• _Обязательное задание 1_: Как перевести на английский язык предложение из фрагмента о Брехте и Шекспире: «Против такого истолкования, предположим, "Гамлета" или "Кукольного дома" можно, разумеется, возразить многое.»?

Брехт, например, решительно утверждал в своих заметках о Шекспире, что в старом театре по преимуществу была "разработана многообразная техника, позволяющая описать пассивного человека". В трагедиях Шекспира, так же, впрочем, как и в "Фаусте", "Валленштейне", "Ткачах", "Кукольном доме", он видел только "вопрос", который ставится "судьбой" и "не зависит от человеческой деятельности" (I, 262). Смысл драматической техники, примененной в этих пьесах, состоял поэтому, по Брехту, только в том, чтобы сказать, что "с судьбой можно совладать, но лишь приспособившись к ней" (1,262-263).
Против такого истолкования, предположим, "Гамлета" или "Кукольного дома" можно, разумеется, возразить многое. Но этого здесь не стоит делать, так же как не стоит в данном контексте развивать и то верное, что содержится в исходном утверждении Брехта (любование страданием и утверждение пассивности и 'впрямь, как известно, составляло ахиллегаву пяту многих больших художников прошлого). Ведь главная ценность этого утверждения кроется не в обобщениях, обращенных в прошлое, а в тех выводах, устремленных в будущее, ради которых, собственно, эти обобщения и делались. Другими словами, не то важно в данной связи, действительно ли Шекспир полагал, что вопросы, которые ставятся судьбой, "никакая активность не устранит..." (I, 262) (легко показать, что это не так), а то, что сам Брехт делал отсюда вывод о том, что задача социалистического художника заключается прежде всего в желании помочь обществу завоевать "свободу изменять личность и делать ее общественно полезной" (I, 263). Ибо "вывихнут мир" - такова тема искусства" (I, 264).

• _Записи_:
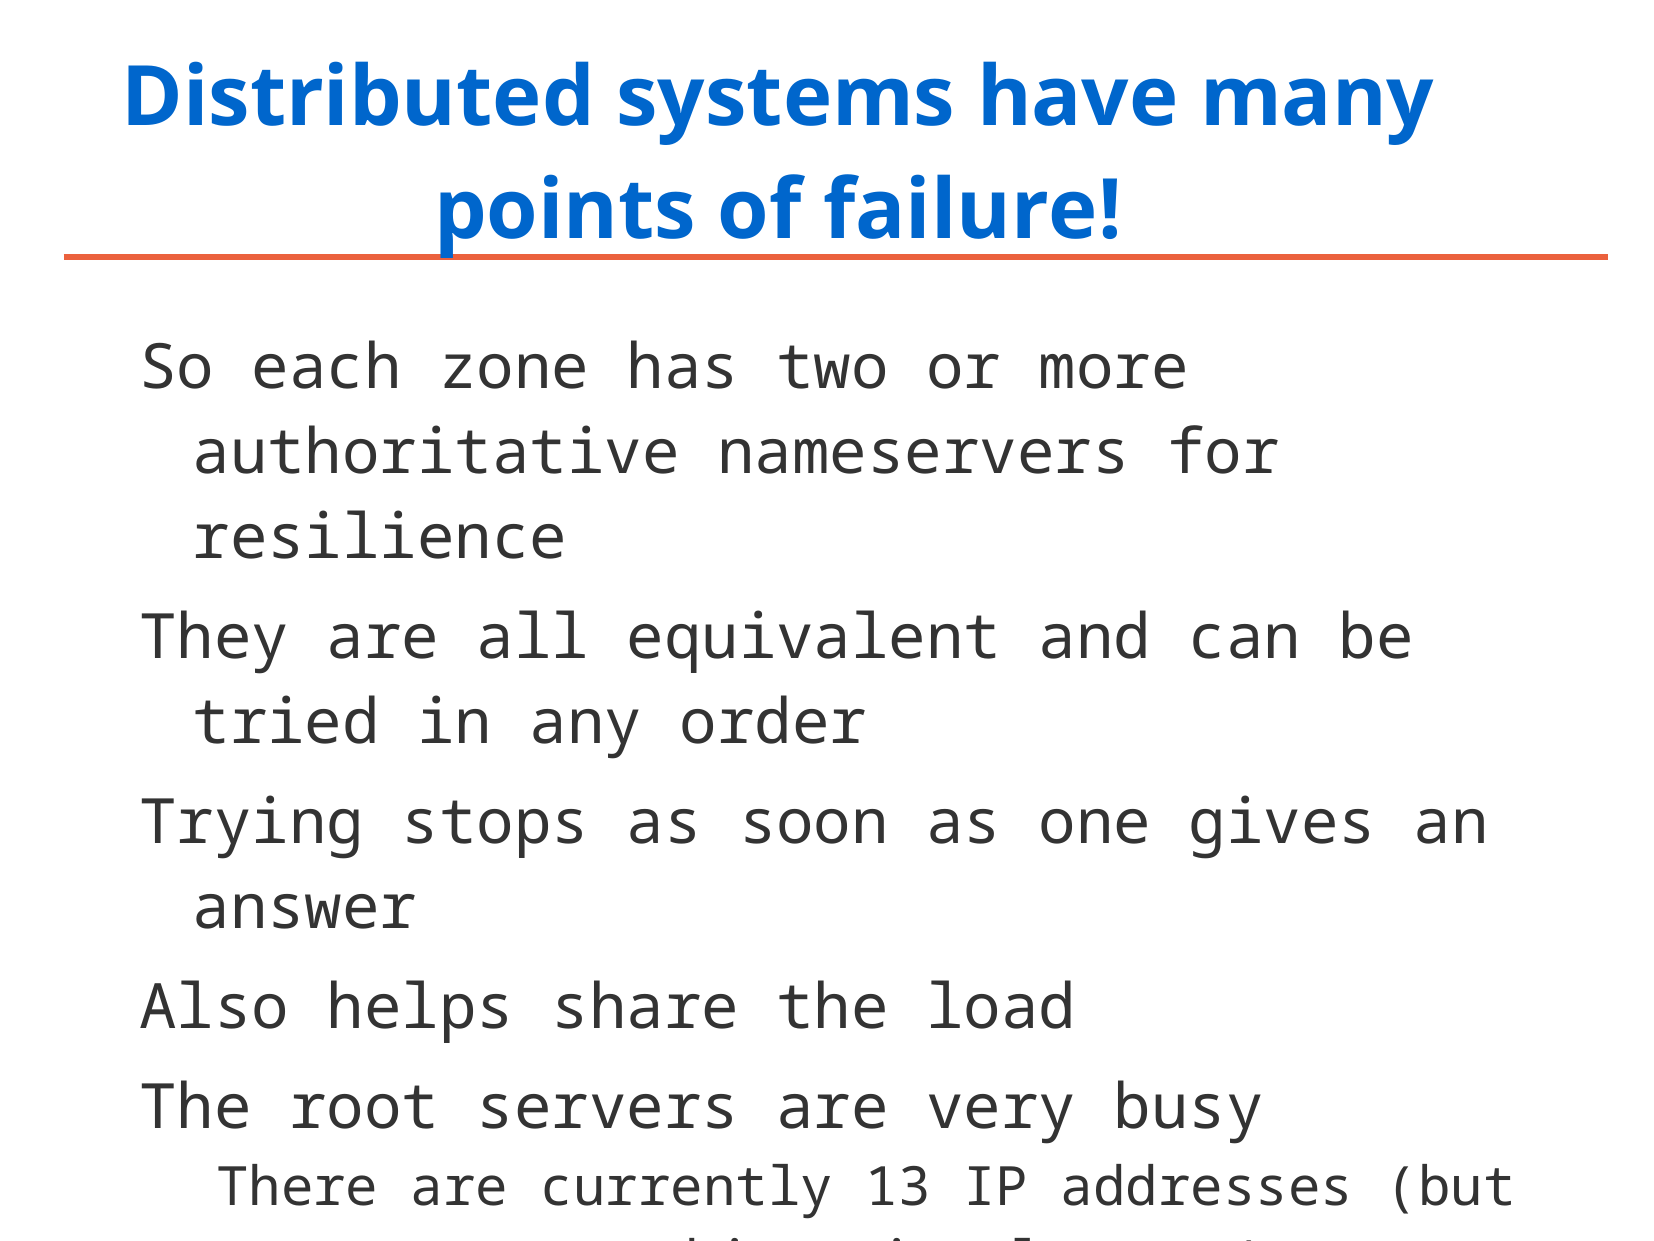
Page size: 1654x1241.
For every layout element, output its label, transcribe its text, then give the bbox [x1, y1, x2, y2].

list So each zone has two or more authoritative nameservers for resilience They are all equivalent and can be tried in any order Trying stops as soon as one gives an answer Also helps share the load The root servers are very busy There are currently 13 IP addresses (but many more machines in clusters) [121, 322, 1561, 1146]
title Distributed systems have many points of failure! [121, 46, 1534, 254]
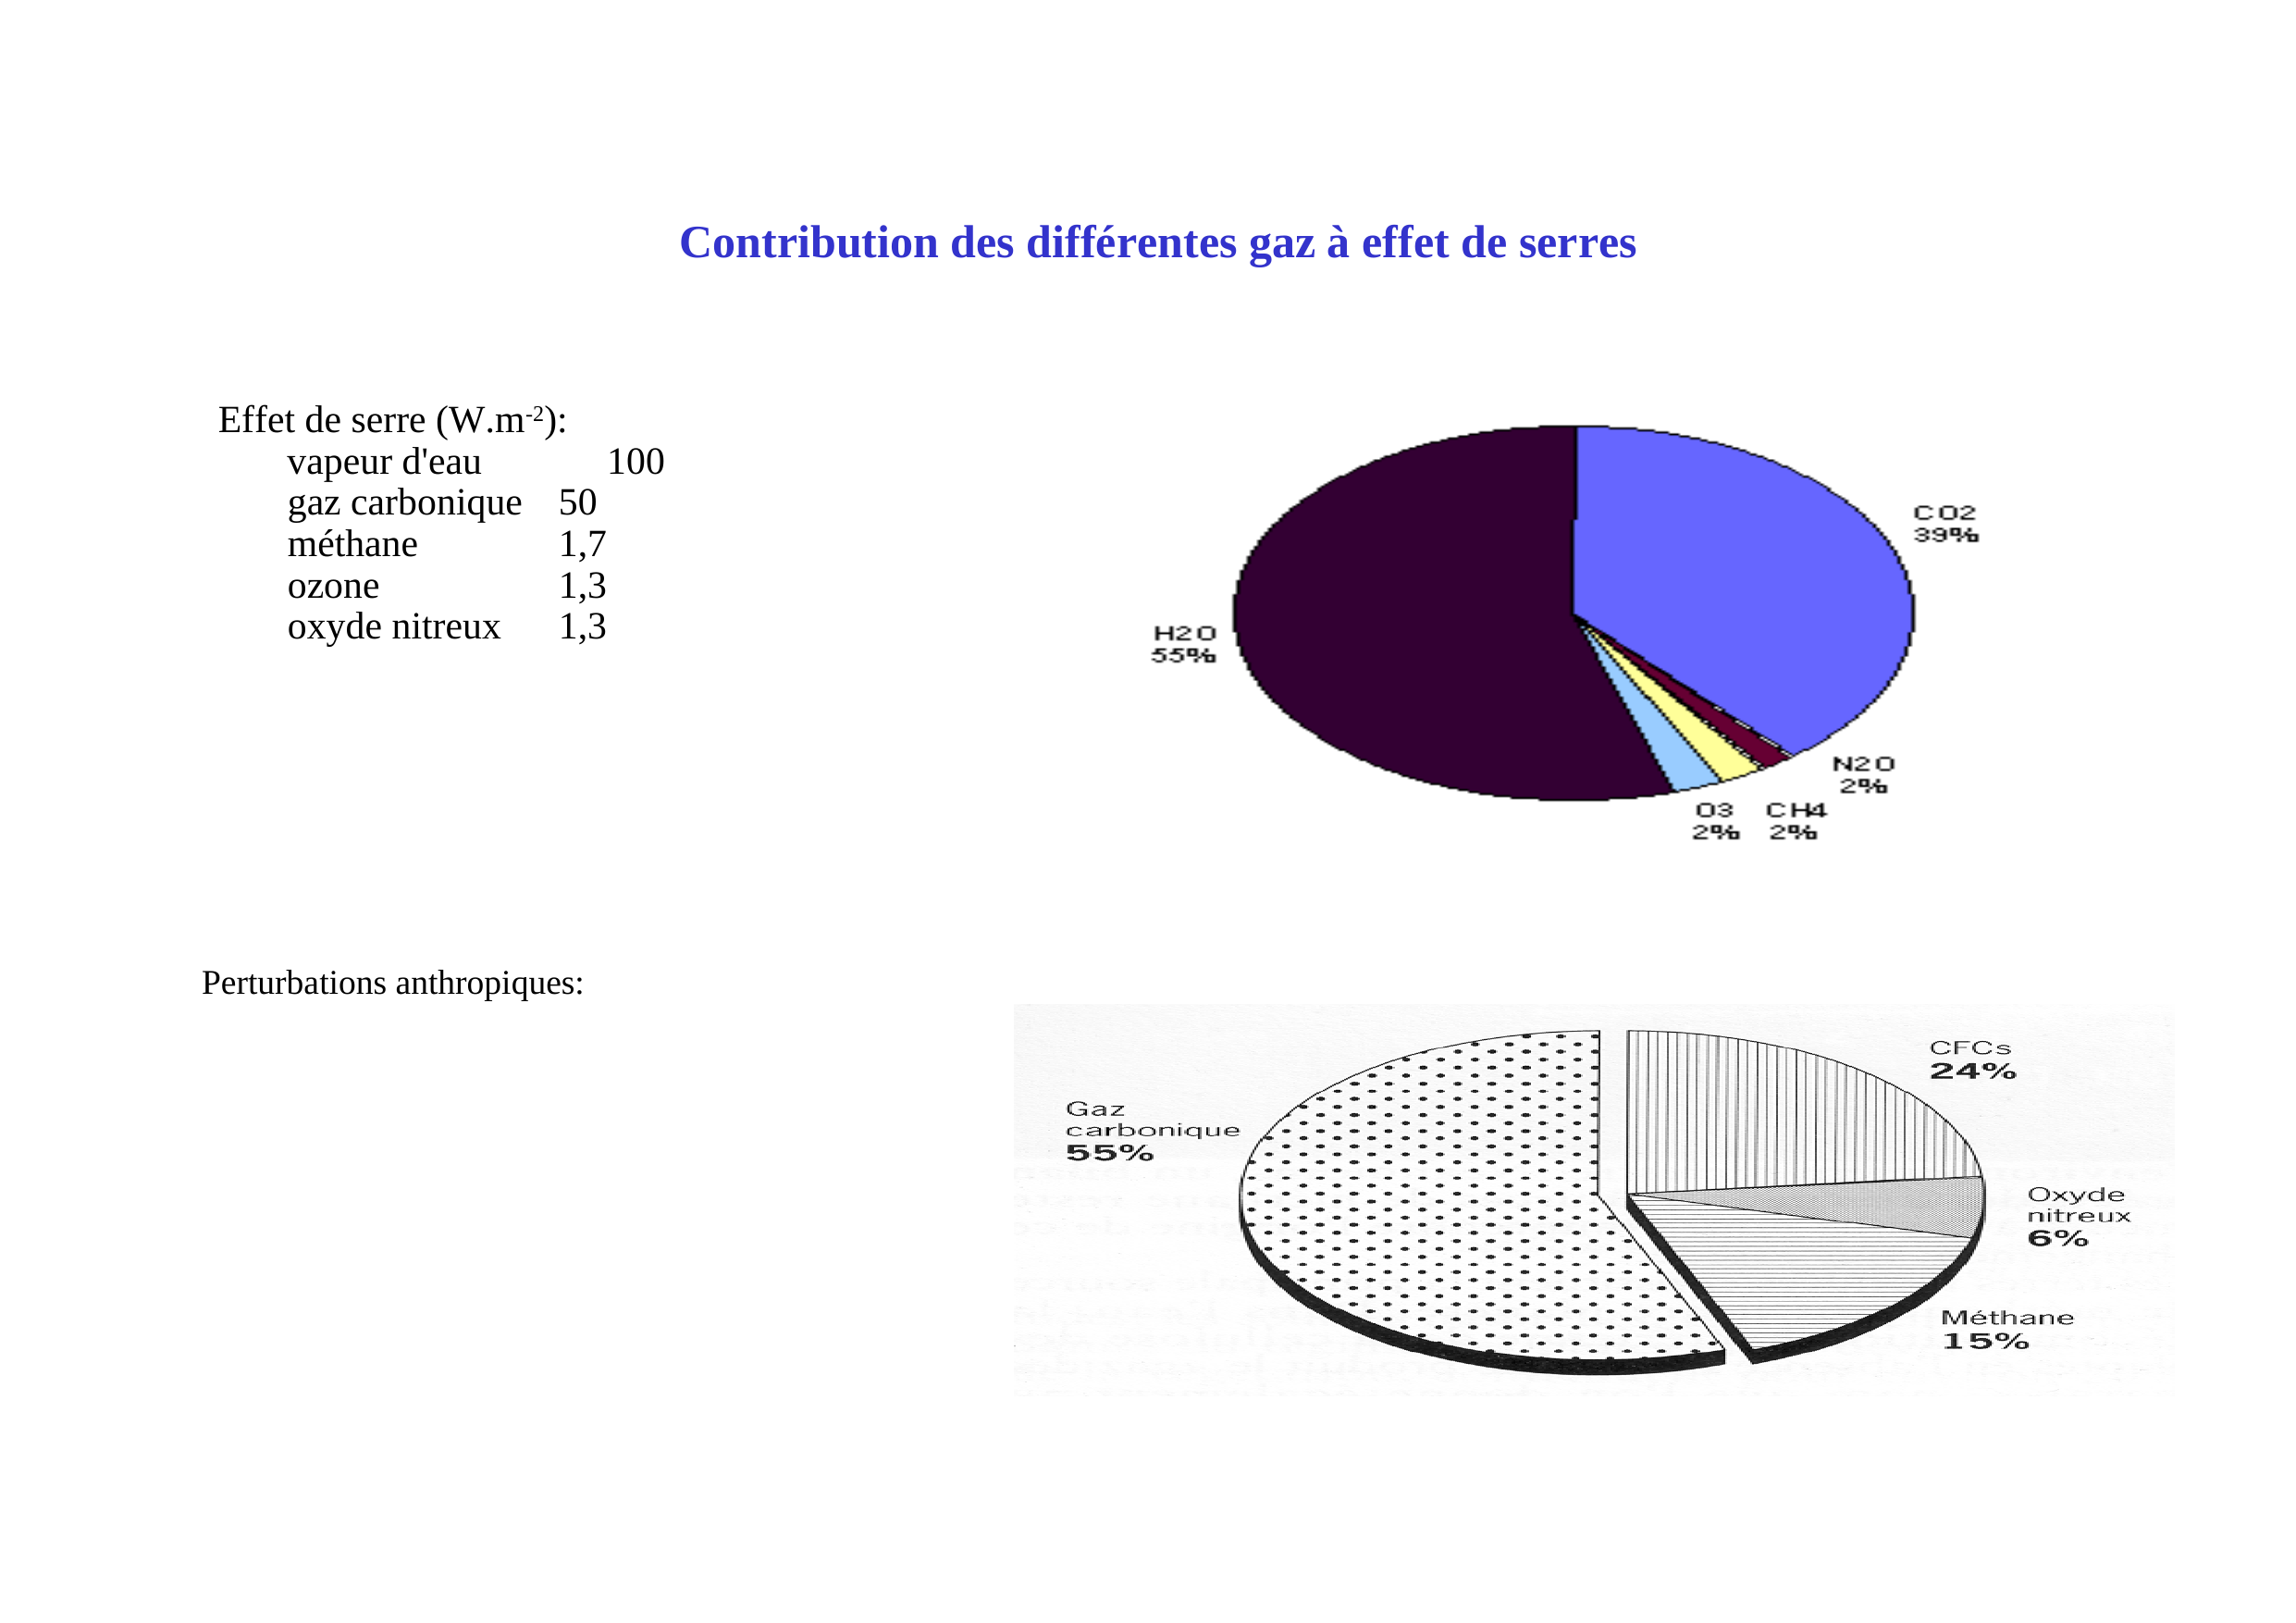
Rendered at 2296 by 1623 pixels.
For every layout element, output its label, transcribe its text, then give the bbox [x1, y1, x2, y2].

• _Обязательное задание 2_: Можете переписать слово в слово все строки записей, опустив строки с картинками?

• _Письменный ответ 1_: Much, of course, could be said against such an interpretation of, say, "Hamlet" or "A Doll's House."

• _Письменный ответ 2_:
Page size: 1654x1241.
For every layout element, output its label, transcribe its text, then give the bbox [x1, y1, x2, y2].

list So each zone has two or more authoritative nameservers for resilience They are all equivalent and can be tried in any order Trying stops as soon as one gives an answer Also helps share the load The root servers are very busy There are currently 13 IP addresses (but many more machines in clusters) [121, 322, 1561, 1146]
title Distributed systems have many points of failure! [121, 46, 1534, 254]
Rendered at 2296 by 1623 pixels.
For every layout element, output its label, transcribe its text, then give the bbox [x1, y1, x2, y2].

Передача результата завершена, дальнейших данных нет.